• _Set exercise_: Swap "readable" for "legible" in the rows, starting at the first row and going on through the line with "h=6 m=23 s=35", leaving everything else unchanged. Give back only those lines.

• _Excerpted data_:

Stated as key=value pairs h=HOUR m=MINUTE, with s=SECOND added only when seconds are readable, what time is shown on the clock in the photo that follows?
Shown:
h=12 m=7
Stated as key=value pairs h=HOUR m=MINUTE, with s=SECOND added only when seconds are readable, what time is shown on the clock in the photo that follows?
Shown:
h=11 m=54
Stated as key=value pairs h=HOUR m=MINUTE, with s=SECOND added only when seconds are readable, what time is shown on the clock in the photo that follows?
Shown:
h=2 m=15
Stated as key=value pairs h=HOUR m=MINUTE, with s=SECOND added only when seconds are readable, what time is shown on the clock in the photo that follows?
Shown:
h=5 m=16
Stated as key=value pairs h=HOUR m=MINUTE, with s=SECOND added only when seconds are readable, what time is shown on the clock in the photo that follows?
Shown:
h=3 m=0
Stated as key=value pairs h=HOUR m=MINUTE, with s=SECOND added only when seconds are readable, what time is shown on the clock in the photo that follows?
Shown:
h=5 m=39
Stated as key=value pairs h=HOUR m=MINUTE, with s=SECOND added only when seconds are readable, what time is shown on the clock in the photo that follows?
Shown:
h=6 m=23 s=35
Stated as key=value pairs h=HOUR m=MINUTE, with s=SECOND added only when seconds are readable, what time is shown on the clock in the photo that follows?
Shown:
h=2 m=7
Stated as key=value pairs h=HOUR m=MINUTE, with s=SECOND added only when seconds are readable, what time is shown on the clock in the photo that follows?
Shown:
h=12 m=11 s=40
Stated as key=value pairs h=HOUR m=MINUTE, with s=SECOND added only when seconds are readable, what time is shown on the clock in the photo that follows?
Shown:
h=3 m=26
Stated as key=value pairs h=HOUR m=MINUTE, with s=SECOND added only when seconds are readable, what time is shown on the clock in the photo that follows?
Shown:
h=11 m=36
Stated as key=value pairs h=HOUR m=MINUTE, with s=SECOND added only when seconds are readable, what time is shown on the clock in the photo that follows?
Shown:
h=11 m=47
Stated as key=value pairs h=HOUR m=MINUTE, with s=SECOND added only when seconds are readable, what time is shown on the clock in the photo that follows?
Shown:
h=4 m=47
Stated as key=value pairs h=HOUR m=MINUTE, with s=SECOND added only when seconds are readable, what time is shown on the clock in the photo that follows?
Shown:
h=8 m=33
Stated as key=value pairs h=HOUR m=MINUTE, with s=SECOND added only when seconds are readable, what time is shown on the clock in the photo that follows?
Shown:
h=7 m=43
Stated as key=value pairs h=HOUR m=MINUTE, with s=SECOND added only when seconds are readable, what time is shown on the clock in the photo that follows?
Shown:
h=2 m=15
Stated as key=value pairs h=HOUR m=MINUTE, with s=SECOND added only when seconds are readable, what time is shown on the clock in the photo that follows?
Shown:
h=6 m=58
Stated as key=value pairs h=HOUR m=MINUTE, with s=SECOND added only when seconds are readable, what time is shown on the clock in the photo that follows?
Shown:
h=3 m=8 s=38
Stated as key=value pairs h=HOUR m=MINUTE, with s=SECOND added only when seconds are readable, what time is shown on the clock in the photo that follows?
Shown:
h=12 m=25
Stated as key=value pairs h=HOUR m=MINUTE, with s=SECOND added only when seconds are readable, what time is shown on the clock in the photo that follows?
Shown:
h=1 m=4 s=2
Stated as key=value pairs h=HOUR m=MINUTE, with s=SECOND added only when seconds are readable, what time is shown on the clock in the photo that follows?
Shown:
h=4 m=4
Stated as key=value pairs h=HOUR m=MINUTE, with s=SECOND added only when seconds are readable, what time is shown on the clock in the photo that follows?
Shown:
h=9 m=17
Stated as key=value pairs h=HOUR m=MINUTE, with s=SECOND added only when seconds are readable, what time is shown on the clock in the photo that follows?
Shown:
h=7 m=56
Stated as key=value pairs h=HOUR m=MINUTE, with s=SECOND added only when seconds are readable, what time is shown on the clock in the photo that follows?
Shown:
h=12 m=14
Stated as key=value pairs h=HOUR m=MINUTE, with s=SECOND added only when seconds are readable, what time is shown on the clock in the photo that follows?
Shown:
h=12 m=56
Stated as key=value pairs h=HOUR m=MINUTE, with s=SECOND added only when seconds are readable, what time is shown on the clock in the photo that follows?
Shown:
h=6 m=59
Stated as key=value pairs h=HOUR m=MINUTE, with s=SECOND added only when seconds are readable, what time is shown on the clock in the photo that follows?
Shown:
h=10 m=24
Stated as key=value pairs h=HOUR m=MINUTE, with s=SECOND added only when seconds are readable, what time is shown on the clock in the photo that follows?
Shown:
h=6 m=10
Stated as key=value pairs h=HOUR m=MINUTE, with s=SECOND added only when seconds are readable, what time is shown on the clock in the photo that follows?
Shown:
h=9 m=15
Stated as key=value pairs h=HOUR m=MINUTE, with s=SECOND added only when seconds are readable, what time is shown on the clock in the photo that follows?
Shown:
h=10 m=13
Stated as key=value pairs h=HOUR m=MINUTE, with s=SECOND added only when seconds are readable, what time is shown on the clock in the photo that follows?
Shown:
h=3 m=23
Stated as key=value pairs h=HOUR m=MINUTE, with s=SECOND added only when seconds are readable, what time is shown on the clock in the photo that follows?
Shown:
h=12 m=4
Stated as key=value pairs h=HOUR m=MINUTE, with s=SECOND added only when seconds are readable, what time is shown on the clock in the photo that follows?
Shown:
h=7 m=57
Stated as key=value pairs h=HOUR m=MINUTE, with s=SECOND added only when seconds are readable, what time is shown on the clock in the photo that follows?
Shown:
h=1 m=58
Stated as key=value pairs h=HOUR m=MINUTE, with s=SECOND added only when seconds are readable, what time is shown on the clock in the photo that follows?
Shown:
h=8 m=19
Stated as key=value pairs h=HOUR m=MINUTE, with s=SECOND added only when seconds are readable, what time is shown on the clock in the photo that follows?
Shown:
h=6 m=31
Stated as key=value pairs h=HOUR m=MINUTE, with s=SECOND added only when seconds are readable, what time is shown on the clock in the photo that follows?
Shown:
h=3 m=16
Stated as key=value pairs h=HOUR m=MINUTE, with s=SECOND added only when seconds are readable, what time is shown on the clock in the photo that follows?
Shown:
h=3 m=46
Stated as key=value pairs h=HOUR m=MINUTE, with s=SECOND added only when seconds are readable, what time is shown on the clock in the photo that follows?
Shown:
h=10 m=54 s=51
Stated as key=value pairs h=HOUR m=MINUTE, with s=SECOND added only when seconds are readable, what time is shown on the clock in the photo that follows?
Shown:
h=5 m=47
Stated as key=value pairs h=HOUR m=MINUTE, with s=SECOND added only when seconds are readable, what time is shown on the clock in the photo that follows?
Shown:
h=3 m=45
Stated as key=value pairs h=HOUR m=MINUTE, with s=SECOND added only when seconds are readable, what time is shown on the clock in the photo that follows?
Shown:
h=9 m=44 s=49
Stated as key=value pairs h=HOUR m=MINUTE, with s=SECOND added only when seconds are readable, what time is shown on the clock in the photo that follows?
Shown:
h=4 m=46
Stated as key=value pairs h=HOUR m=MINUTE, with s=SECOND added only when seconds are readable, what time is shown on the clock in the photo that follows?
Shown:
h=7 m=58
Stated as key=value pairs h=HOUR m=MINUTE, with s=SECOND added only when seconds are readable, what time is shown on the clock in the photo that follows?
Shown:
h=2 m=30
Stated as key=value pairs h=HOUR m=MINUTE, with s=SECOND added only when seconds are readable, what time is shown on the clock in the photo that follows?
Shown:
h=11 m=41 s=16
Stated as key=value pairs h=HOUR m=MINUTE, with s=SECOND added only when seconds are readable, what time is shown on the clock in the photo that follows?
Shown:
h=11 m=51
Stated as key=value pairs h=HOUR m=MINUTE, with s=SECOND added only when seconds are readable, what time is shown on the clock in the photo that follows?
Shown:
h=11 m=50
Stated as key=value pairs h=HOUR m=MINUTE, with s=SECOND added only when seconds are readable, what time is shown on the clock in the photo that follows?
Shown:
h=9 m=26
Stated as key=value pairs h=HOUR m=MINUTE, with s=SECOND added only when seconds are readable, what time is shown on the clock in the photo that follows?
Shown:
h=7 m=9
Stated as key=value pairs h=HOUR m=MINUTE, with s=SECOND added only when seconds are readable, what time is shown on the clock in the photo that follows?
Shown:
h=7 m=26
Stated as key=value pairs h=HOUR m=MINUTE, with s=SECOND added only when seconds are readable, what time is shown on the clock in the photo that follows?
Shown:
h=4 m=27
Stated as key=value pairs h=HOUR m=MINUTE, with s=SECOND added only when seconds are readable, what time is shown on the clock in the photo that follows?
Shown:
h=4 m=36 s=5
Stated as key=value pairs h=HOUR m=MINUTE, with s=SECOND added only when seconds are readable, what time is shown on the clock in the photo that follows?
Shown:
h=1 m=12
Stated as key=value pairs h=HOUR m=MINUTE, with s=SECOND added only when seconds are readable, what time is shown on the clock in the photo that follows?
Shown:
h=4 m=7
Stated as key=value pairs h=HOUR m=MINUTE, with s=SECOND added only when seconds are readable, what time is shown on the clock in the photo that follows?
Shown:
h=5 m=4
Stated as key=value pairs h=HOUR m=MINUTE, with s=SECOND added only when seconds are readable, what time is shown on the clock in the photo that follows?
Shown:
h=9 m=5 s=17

• _Solution for this exercise_:
Stated as key=value pairs h=HOUR m=MINUTE, with s=SECOND added only when seconds are legible, what time is shown on the clock in the photo that follows?
Shown:
h=12 m=7
Stated as key=value pairs h=HOUR m=MINUTE, with s=SECOND added only when seconds are legible, what time is shown on the clock in the photo that follows?
Shown:
h=11 m=54
Stated as key=value pairs h=HOUR m=MINUTE, with s=SECOND added only when seconds are legible, what time is shown on the clock in the photo that follows?
Shown:
h=2 m=15
Stated as key=value pairs h=HOUR m=MINUTE, with s=SECOND added only when seconds are legible, what time is shown on the clock in the photo that follows?
Shown:
h=5 m=16
Stated as key=value pairs h=HOUR m=MINUTE, with s=SECOND added only when seconds are legible, what time is shown on the clock in the photo that follows?
Shown:
h=3 m=0
Stated as key=value pairs h=HOUR m=MINUTE, with s=SECOND added only when seconds are legible, what time is shown on the clock in the photo that follows?
Shown:
h=5 m=39
Stated as key=value pairs h=HOUR m=MINUTE, with s=SECOND added only when seconds are legible, what time is shown on the clock in the photo that follows?
Shown:
h=6 m=23 s=35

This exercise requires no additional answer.